Gastronomie & café · 27 juin 2026
Manger avec audace à Chiang Mai : insectes, abats et curiosités locales
Par L'équipe Ada House
Le côté plus audacieux de la table Lanna
Chiang Mai est célèbre pour ses introductions en douceur — un bol de khao soi par-ci, une assiette de riz gluant à la mangue par-là.

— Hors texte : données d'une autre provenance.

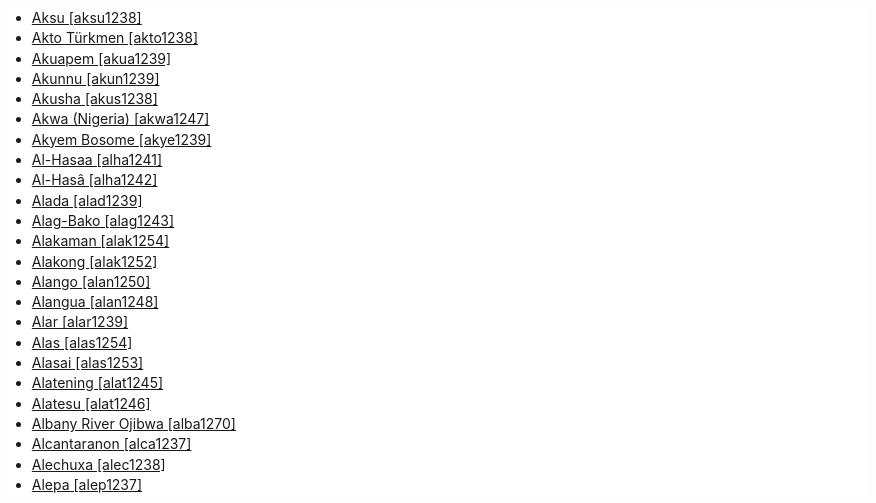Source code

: - [Aksu [aksu1238]](tree/turkic.turk1311/commonturkic.comm1245/oghuzkipchakuyghur.oghu1246/uyghur.uygh1240/uighur.uigh1240/aksu.aksu1238/aksu.aksu1238.ini)
- [Akto Türkmen [akto1238]](tree/turkic.turk1311/commonturkic.comm1245/oghuzkipchakuyghur.oghu1246/uyghur.uygh1240/uighur.uigh1240/aktoturkmen.akto1238/aktoturkmen.akto1238.ini)
- [Akuapem [akua1239]](tree/atlanticcongo.atla1278/voltacongo.volt1241/kwavoltacongo.kwav1236/nyo.nyoa1234/potoutano.poto1254/tano.tano1248/centraltano.cent2262/akanic.akan1251/akan.akan1250/akuapem.akua1239/akuapem.akua1239.ini)
- [Akunnu [akun1239]](tree/atlanticcongo.atla1278/voltacongo.volt1241/benuecongo.benu1247/akpesedoid.akpe1249/akpes.akpe1248/akunnu.akun1239/akunnu.akun1239.ini)
- [Akusha [akus1238]](tree/nakhdaghestanian.nakh1245/daghestanian.dagh1238/dargwa.darg1241/akusha.akus1238/akusha.akus1238.ini)
- [Akwa (Nigeria) [akwa1247]](tree/atlanticcongo.atla1278/voltacongo.volt1241/benuecongo.benu1247/kainji.kain1275/centralkainji.cent2242/shirorokamuku.shir1273/shiroro.shir1275/pongu.pong1250/akwanigeria.akwa1247/akwanigeria.akwa1247.ini)
- [Akyem Bosome [akye1239]](tree/atlanticcongo.atla1278/voltacongo.volt1241/kwavoltacongo.kwav1236/nyo.nyoa1234/potoutano.poto1254/tano.tano1248/centraltano.cent2262/akanic.akan1251/akan.akan1250/akyembosome.akye1239/akyembosome.akye1239.ini)
- [Al-Hasaa [alha1241]](tree/afroasiatic.afro1255/semitic.semi1276/westsemitic.west2786/centralsemitic.cent2236/arabian.arab1394/arabic.arab1395/arabianpeninsulaarabic.arab1393/gulfarabic.gulf1241/alhasaa.alha1241/alhasaa.alha1241.ini)
- [Al-Hasâ [alha1242]](tree/afroasiatic.afro1255/semitic.semi1276/westsemitic.west2786/centralsemitic.cent2236/arabian.arab1394/arabic.arab1395/arabianpeninsulaarabic.arab1393/gulfarabic.gulf1241/alhasa.alha1242/alhasa.alha1242.ini)
- [Alada [alad1239]](tree/atlanticcongo.atla1278/voltacongo.volt1241/kwavoltacongo.kwav1236/gbe.gbee1241/easterngbe.east2711/gun.gunn1250/alada.alad1239/alada.alad1239.ini)
- [Alag-Bako [alag1243]](tree/austronesian.aust1307/nuclearaustronesian.nucl1752/malayopolynesian.mala1545/northmangyan.nort2873/iraya.iray1237/alagbako.alag1243/alagbako.alag1243.ini)
- [Alakaman [alak1254]](tree/timoralorpantar.timo1261/alorpantar.alor1249/alor.alor1250/abui.abui1241/alakaman.alak1254/alakaman.alak1254.ini)
- [Alakong [alak1252]](tree/austroasiatic.aust1305/bahnaric.bahn1264/northbahnaric.nort3150/hresedangtodrahmonam.hres1236/bonammonam.bona1256/bahnar.bahn1262/alakong.alak1252/alakong.alak1252.ini)
- [Alango [alan1250]](tree/nucleartransnewguinea.nucl1709/kainantugoroka.kain1273/goroka.goro1272/nucleargoroka.nucl1760/nucleargoroka.nucl1756/siane.sian1257/alango.alan1250/alango.alan1250.ini)
- [Alangua [alan1248]](tree/atlanticcongo.atla1278/voltacongo.volt1241/kwavoltacongo.kwav1236/nyo.nyoa1234/potoutano.poto1254/tano.tano1248/centraltano.cent2262/bia.biaa1238/northernbia.nort2767/anyinic.anyi1246/anyin.anyi1245/alangua.alan1248/alangua.alan1248.ini)
- [Alar [alar1239]](tree/mongolic.mong1329/easternmongolic.oira1260/oiratkhalkha.oira1264/khalkhaburiat.khal1273/buriat.buri1258/russiaburiat.russ1264/alar.alar1239/alar.alar1239.ini)
- [Alas [alas1254]](tree/austronesian.aust1307/nuclearaustronesian.nucl1752/malayopolynesian.mala1545/northwestsumatrabarrierislands.nort2829/tobabatak.toba1265/northernbatak.nort2831/batakalaskluet.bata1292/alas.alas1254/alas.alas1254.ini)
- [Alasai [alas1253]](tree/indoeuropean.indo1319/indoiranian.indo1320/indoaryan.indo1321/indoaryannorthwesternzone.indo1324/pashayi.pash1270/westernpashayi.west2387/northwestpashayi.nort2665/alasai.alas1253/alasai.alas1253.ini)
- [Alatening [alat1245]](tree/atlanticcongo.atla1278/voltacongo.volt1241/benuecongo.benu1247/bantoid.bant1294/southernbantoid.sout3152/widegrassfields.wide1239/narrowgrassfields.narr1282/mbamnkam.mbam1249/nka.nkaa1239/ngembaic.ngem1254/ngemba.ngem1255/alatening.alat1245/alatening.alat1245.ini)
- [Alatesu [alat1246]](tree/nambiquaran.namb1299/nambikwaracomplex.namb1300/southernnambikuara.sout2994/alatesu.alat1246/alatesu.alat1246.ini)
- [Albany River Ojibwa [alba1270]](tree/algic.algi1248/algonquian.algo1256/easterngreatlakesalgonquian.east2765/ojibwapotawatomi.ojib1240/ojibwa.ojib1241/nuclearojibwe.nucl1723/northwesternsaulteauxojibwa.nort3181/northwesternojibwa.nort2961/albanyriverojibwa.alba1270/albanyriverojibwa.alba1270.ini)
- [Alcantaranon [alca1237]](tree/austronesian.aust1307/nuclearaustronesian.nucl1752/malayopolynesian.mala1545/greatercentralphilippine.grea1284/centralphilippine.cent2246/bisayan.bisa1268/westbisayan.west2820/inonhan.inon1237/alcantaranon.alca1237/alcantaranon.alca1237.ini)
- [Alechuxa [alec1238]](tree/tungusic.tung1282/manchujurchen.manc1250/manchuxibe.manc1251/manchu.manc1252/alechuxa.alec1238/alechuxa.alec1238.ini)
- [Alepa [alep1237]](tree/austronesian.aust1307/nuclearaustronesian.nucl1752/malayopolynesian.mala1545/centraleasternmalayopolynesian.cent2237/easternmalayopolynesian.east2712/oceanic.ocea1241/westernoceaniclinkage.west2818/papuantiplinkage.papu1253/peripheralpapuantip.peri1258/centralpapuan.cent2070/sinagorokeapara.sina1272/sinaugoro.sina1266/alepa.alep1237/alepa.alep1237.ini)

Mais attardez-vous un peu plus longtemps et la table s'ouvre. Sous les plats populaires se cache tout un second menu : croustillant, fermenté, cru et glorieusement pungent. C'est là que la cuisine thaïe du Nord devient véritablement aventureuse, et là que commence, selon nous, le vrai plaisir. Rien de tout cela n'est un défi. C'est simplement la cuisine Lanna qui assume honnêtement ses racines — rien de superflu, rien de gaspillé.

Les insectes : le snack originel de Chiang Mai
Les plateaux de criquets frits (jing reed) qui brillent sous les lumières du marché ne sont pas un gadget touristique — les habitants du Nord de la Thaïlande se régalent d'insectes depuis des générations, et ils sont vraiment délicieux : saveur de noisette, salés, un peu comme un cracker aux crevettes avec des pattes. Commencez par là, puis passez aux chrysalides de ver à soie (dak dae), crémeuses et riches, ou aux vers de bambou (rot duan, le 'train express'), croustillants et légèrement sucrés. Les sauterelles (takataen) sont les stars du spectacle, grandes et d'une croustillance saisissante. Vous en trouverez des seaux entiers chez les vendeurs d'insectes au marché Warorot, généralement frits avec des feuilles de combava et un saupoudrage d'assaisonnement. Achetez un petit sachet et mangez-les chauds.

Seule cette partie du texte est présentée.